I know it’s hard to believe, but Namco Bandai’s Naruto Shippuden: Ultimate Ninja Storm 4 marks the end of the line for the long-running game series. As the only Naruto title on the current generation of home consoles, at least it’s finishing on top. I would say that I smell a remastered collection coming, but after playing Ultimate Ninja Storm 4 there’s not much reason to go back. If the series had started the way it’s finished, I suspect there would be a lot more Naruto fighting game fans out there. As it is, at least your loyalty has finally been rewarded.
Again, Naruto Shippuden: Ultimate Ninja Storm 4 covers the final arcs of the Naruto anime series storyline, making it the very last installment in the series. For those following that storyline, it begins right where Ultimate Ninja Storm 3 left off, in the middle of the Fourth Shinobi World War. The victorious Naruto destroys Tobi’s mask, and is revealed to be Obito Uchiha, Kakashi Hatake’s former teammate who was thought to be dead. Madara teams up with Tobi, as Naruto; their various attacks prove futile; and they end up resurrecting the gargantuan demon, Ten Tails.
From there, the Story Mode of Naruto Shippuden: Ultimate Ninja Storm 4 is played through a series of branching segments that allow the player to go back and replay them from the opposing side. Once the main story is completed, the game offers an Adventure Mode. Here players are allowed to go on adventures in the world of Naruto after the events of Story Mode, though there is a lot of backtracking through earlier storylines. There is already an add-on scenario pack available for purchase online – the first of many, I’m sure.

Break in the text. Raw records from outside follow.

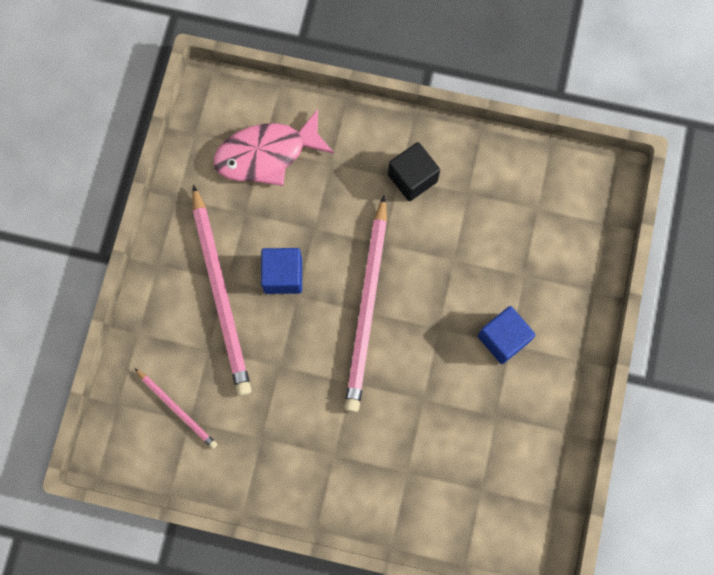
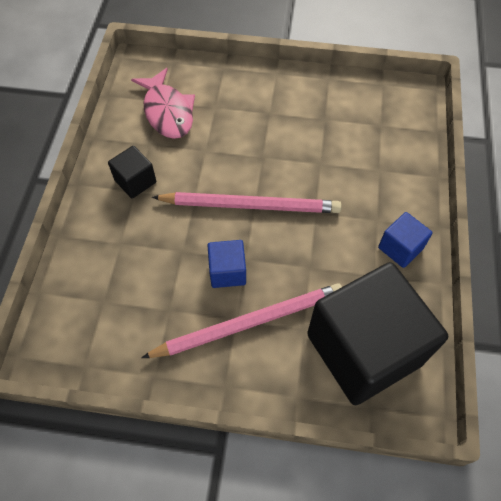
camera: 95 degrees left, 15 degrees down
pink pencil [134,368,217,449] -> black cube [307,262,448,405]
pink fish [214,109,334,186] -> pink fish moved to [131,68,195,139]
blue cube [478,306,535,364] -> blue cube moved to [378,212,433,268]

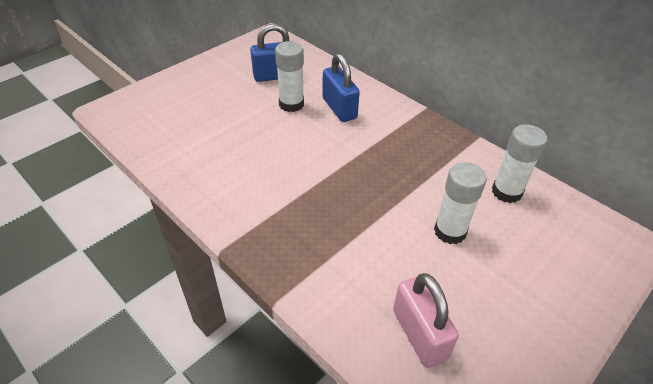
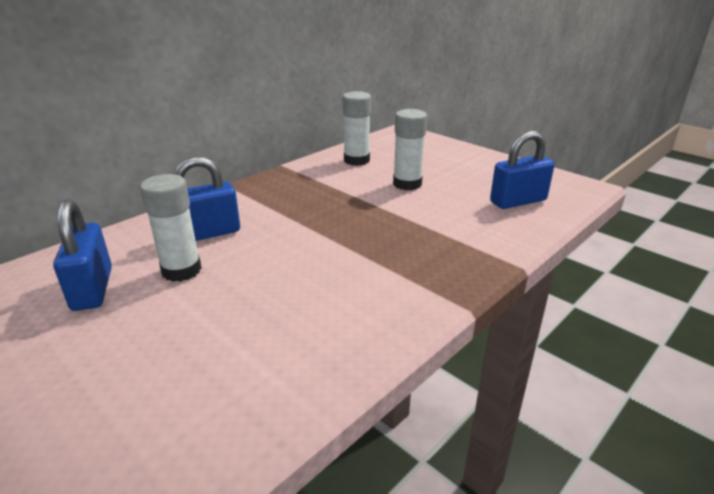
camera: 90 degrees left, 15 degrees down
pink padlock [393,273,459,368] -> blue padlock [490,131,555,209]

Of course, Naruto Shippuden: Ultimate Ninja Storm 4 is a fighting game, and some attention should be given to its actual mechanics. Like the previous Ninja Storm games, Ultimate Ninja Storm 4 isn’t a great fighting game. While the speed and controls are adequate, the AI opponents have a tendency to spam attacks, robbing you of any real joy. New to this game are some quick time events in particularly epic battles, that do a lot to add to the game’s scale. The team fighting is also improved, allowing you to switch between your main character and support characters quickly.
To encourage players to take their talents online, Namco offers a daily stamp for a bingo card that can be redeemed for various prizes. Naruto Shippuden: Ultimate Ninja Storm 4 also offers limited-time events where more bonuses can be earned. Other than that, there is a typical character customization system for player matches. The ranked matches are a little more standardized. I did have trouble actually getting online though, and frequently received a “This session is full” error. Luckily Ultimate Ninja Storm 4 is one of the few games that actually does offer local multiplayer too, that is if you have another Naruto fan in the house.
Naruto Shippuden: Ultimate Ninja Storm 4 is a surprisingly well-put-together game. From the intro, everything about it exudes polish. Considering the premise, I’m not sure a Naruto game could ever be a really balanced fighter, but Ultimate Ninja Storm 4 is going to be as close as it gets. Fans should be happy that Namco was willing to put in some extra time and effort to make sure the game came out as well as it did. I also expect the publisher to fully support the game with a good amount of DLC offered. The servers should be up for a good while, as they try to extend the game’s shelf life as long as possible.
Naruto Shippuden: Ultimate Ninja Storm 4 is rated T (Teen) by the ESRB for Blood, Language, Suggestive Themes, and Violence. This game can also be found on: PlayStation 4 and Windows PC.